Rolf Schmid will, ganz SP-like, beim Umweltschutz, den Angriffen auf den Sozialstaat, der Konzernverantwortung und dem ausufernden Steuerwettbewerb ansetzen. Die Anbindung an den öffentlichen Verkehr sieht er ebenso als wichtiges regionalpolitisches Thema an wie die Erhöhung der Diversifikation des Wirtschaftsstandortes Aargau, um das Klumpenrisiko zu minimieren.
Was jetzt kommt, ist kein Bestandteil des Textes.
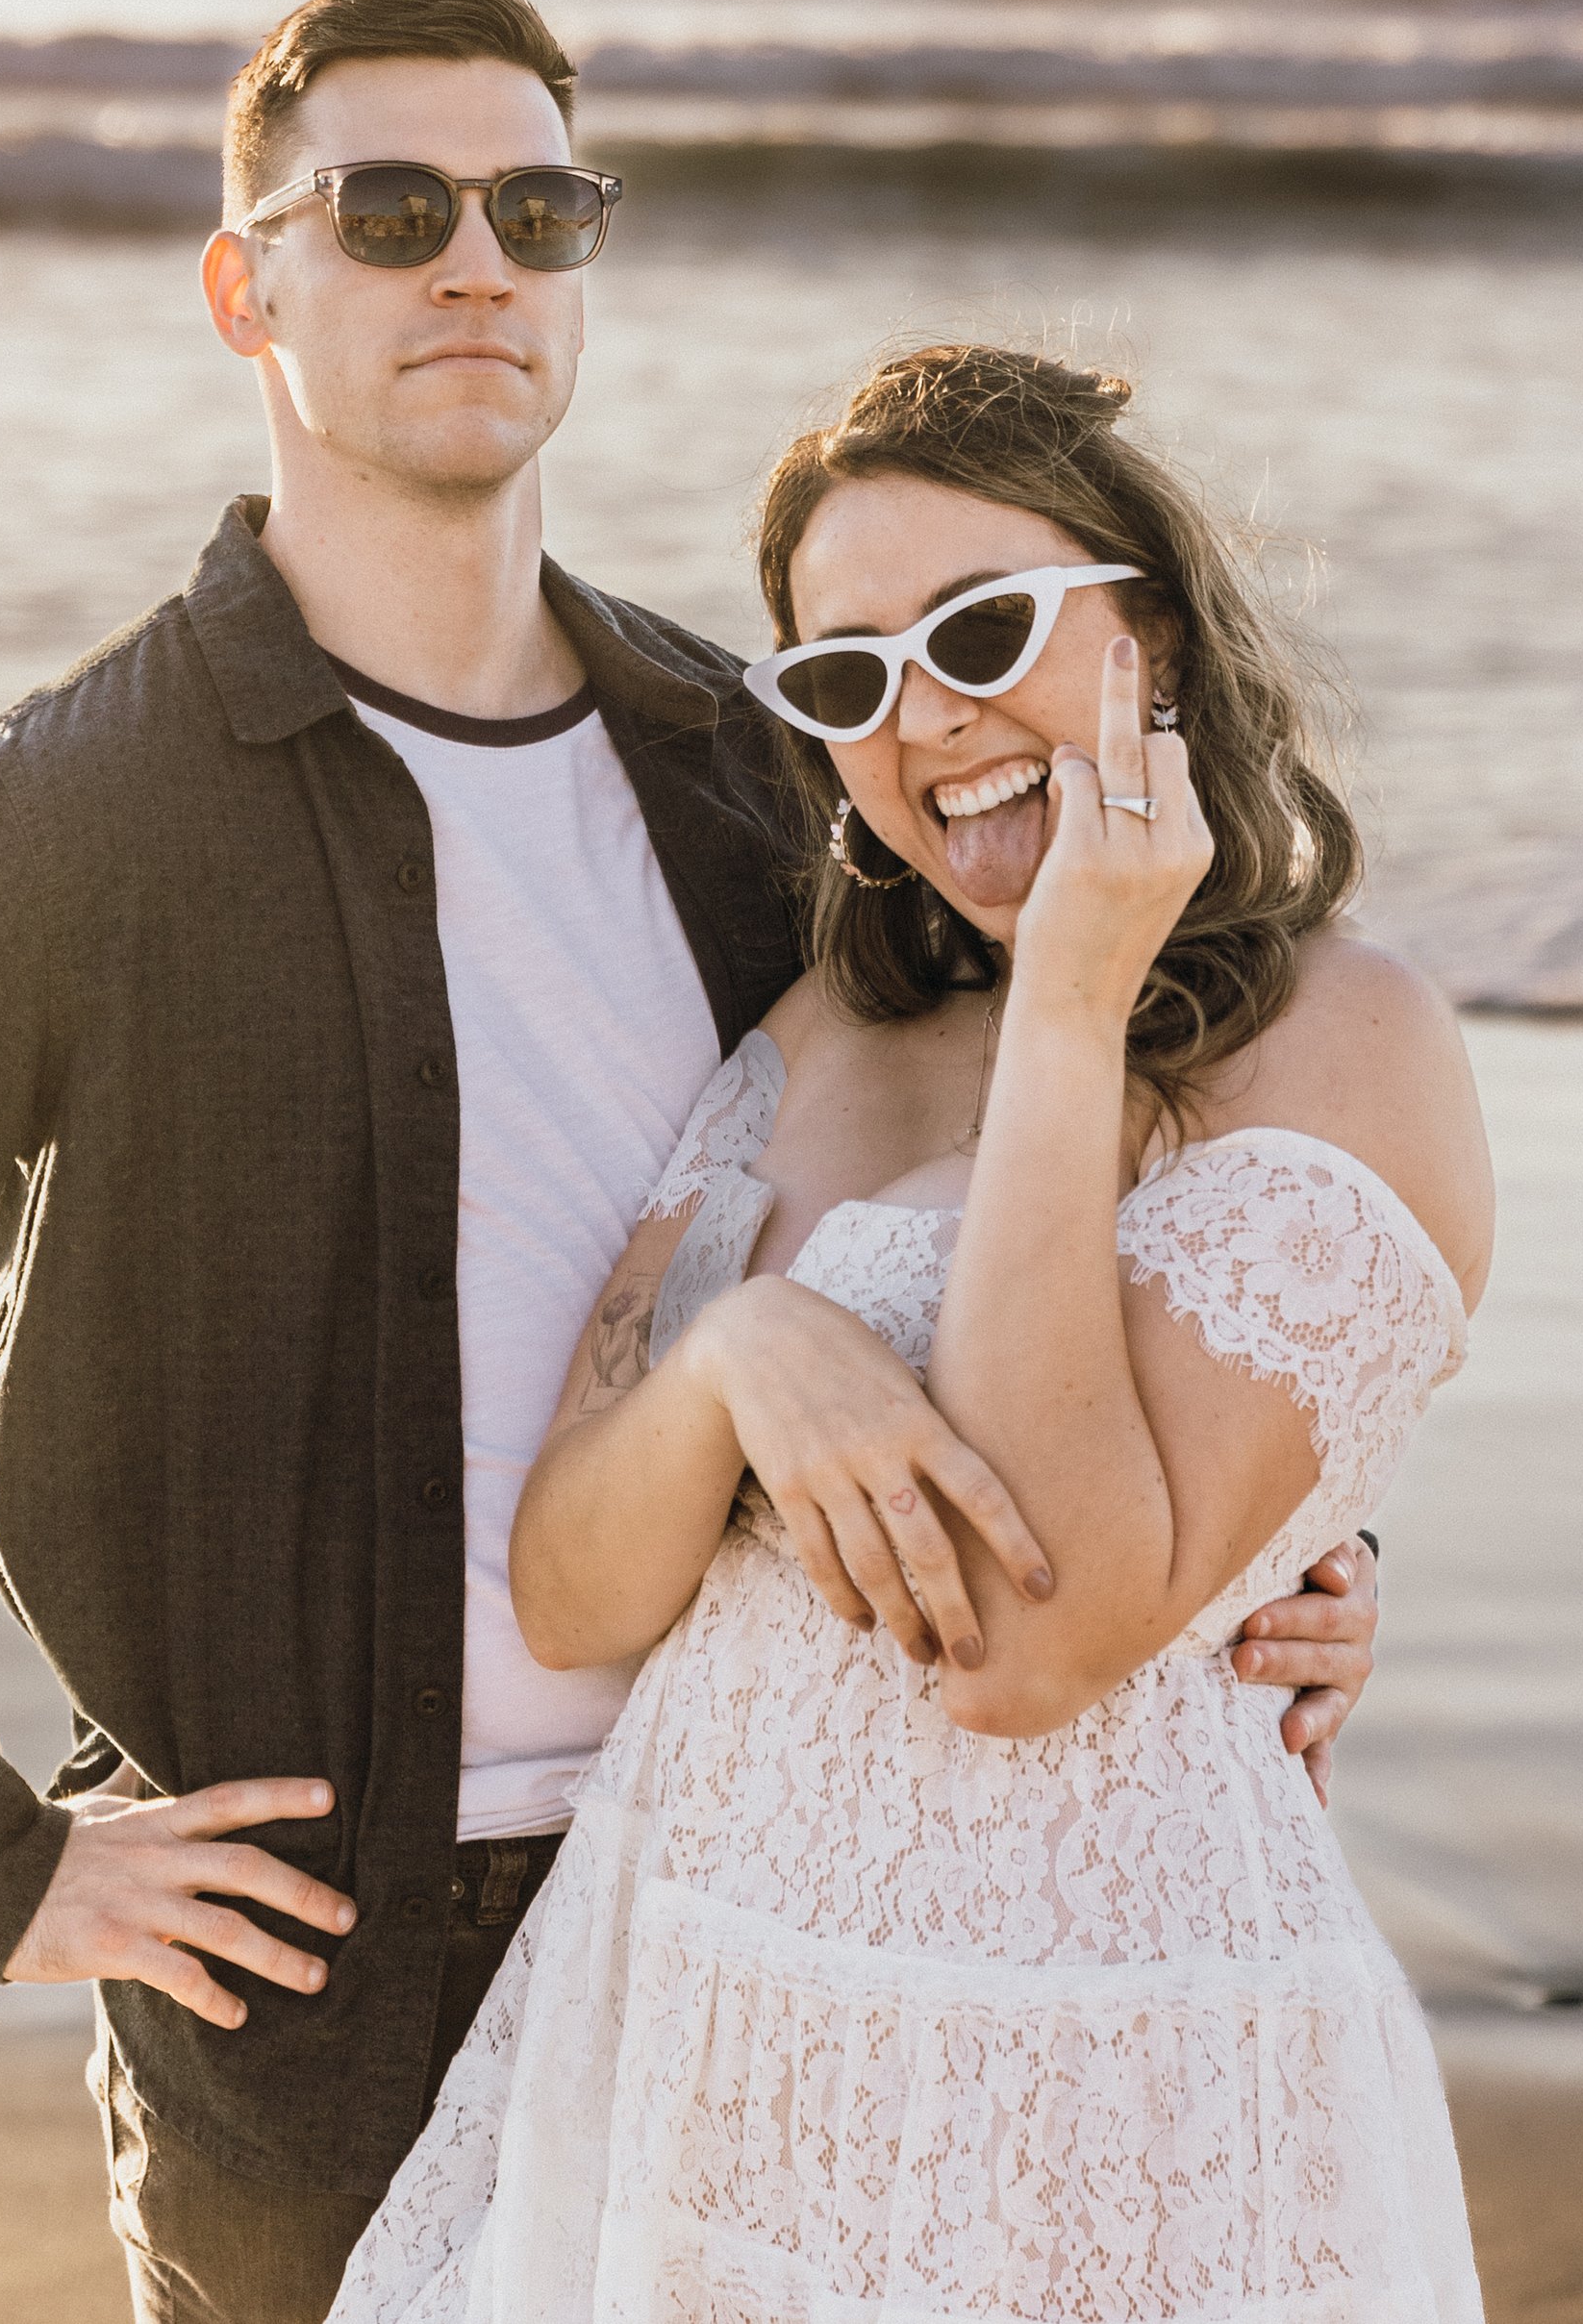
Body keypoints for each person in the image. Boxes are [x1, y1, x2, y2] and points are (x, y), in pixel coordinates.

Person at [0, 0, 1376, 2324]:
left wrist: (1272, 1517)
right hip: (318, 1994)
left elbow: (1037, 1160)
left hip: (785, 1897)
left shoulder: (763, 765)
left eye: (537, 204)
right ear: (241, 287)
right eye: (384, 208)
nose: (472, 261)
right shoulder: (64, 821)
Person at [332, 339, 1494, 2324]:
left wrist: (1064, 1006)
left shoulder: (1346, 1040)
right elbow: (571, 1587)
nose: (927, 715)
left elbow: (1030, 1646)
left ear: (1155, 634)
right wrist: (738, 1361)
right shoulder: (819, 1040)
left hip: (1086, 2081)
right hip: (712, 2021)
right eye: (849, 675)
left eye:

Parteikollegin Carole Binder-Meury sind gerade als Vertreterin einer Grenzregion gute Beziehungen zu den europäischen Nachbarn wichtig. Sie will sich in Bern wie Schmid für eine gute Erschliessung des ganzen Fricktals mit öffentlichen Verkehrsmitteln starkmachen.

Als Lehrerin liegen ihr zudem genügend Ressourcen für die Bildung und Weiterbildung auf allen Stufen am Herzen. Gertrud Häseli (Grüne) beantwortet die Frage nach dem grössten Handlungsbedarf auf Bundesebene mit einem Wort: Gesundheitsfinanzierung.

Bei der Frage, welche regionalpolitische Themen sie nach Bern tragen will, listet sie, anders als andere Kandidaten, nicht einen Themenkatalog auf, sondern sagt kurz und bündig: «Die Themen der Region müssen in der Region gelöst werden.»

Etwas anders beurteilt es ihr Parteikollege Andreas Fischer: «Die Nordwestschweiz muss in Bern ihre Anliegen besser zur Geltung bringen.» Vor allem im Bereich öffentlicher Verkehr sieht er Nachholbedarf. Für ihn braucht es in Bern «nach vier Jahren bürgerlicher Mehrheit und dementsprechendem Stillstand dringend eine Mehrheit für griffige Massnahmen gegen den Klimawandel und für die Gleichberechtigung».

Die Mobilitätssituation im Fricktal sieht auch Alfons P. Kaufmann (CVP) als wichtiges regionalpolitisches Thema. Besonderen Handlungsbedarf auf Bundesebene ortet er im Gesundheitswesen, bei den Sozialwerken und beim Arbeitsplatz Schweiz.

Sein Parteikollege Werner Müller hat sich ebenfalls eine Verbesserung der Verkehrssituation auf das regionalpolitische Wahlbanner geschrieben. Das Fricktal habe grosses Potenzial in der wirtschaftlichen Entwicklung.

«Folglich muss die ganze Verkehrssituation beurteilt und angepasst werden», ist er überzeugt und nennt als Beispiele die Rheintallinie sowie eine neue Strassenverbindung über den Rhein. Er will zudem mithelfen, Blockaden zu lösen und die Altersvorsorge zu sichern.

Marion Pfister, die dritte Fricktalerin im Bunde auf der CVP-Hauptliste, möchte ein spezielles Projekt nach Bern tragen: Kiss, die Nachbarschaftshilfe mit Zeitgutschriften. Dieses Projekt, das der Einsamkeit entgegenwirken und eine Lücke füllen will, baut Pfister in der Region mit auf und möchte sich auf nationaler Ebene für eine Anerkennung des Projekts starkmachen.

Handlungsbedarf sieht sie aber auch im Vorsorgewesen, in der Gesundheitspolitik, der besseren Vereinbarkeit von Beruf und Familie, der Klimathematik wie auch dem Umweltschutz allgemein.

Regionalwährungen als Lösungsansatz?

Béa Bieber (GLP) möchte in Bern das Fricktal «als Region mit grossem Potenzial für Wirtschaft und Start-ups» vermarkten. Handlungsbedarf sieht sie vor allem in der Klima- und Umweltpolitik, der Gesundheitspolitik, der Altersvorsorge und der Verkehrspolitik.

Ihr Parteikollege Michael Derrer, der gestern seinen Wahlsong «Der Grind» veröffentlicht hat, möchte in Bern seinen «Grind» unter anderem für die Idee von lokalen Währungen einsetzen. Solche Regionalwährungen könnten ein Lösungsansatz für die Stimulierung der lokalen Wirtschaft sein, ist Derrer überzeugt.

Grossen Handlungsbedarf sieht er in der Wirtschaftspolitik. Er spricht von «grundlegenden Veränderungen», die nötig seien. «Wir müssen die Marktwirtschaft beim Wort nehmen und auf deren Durchsetzung zum Wohle der ganzen Gesellschaft pochen», sagt er.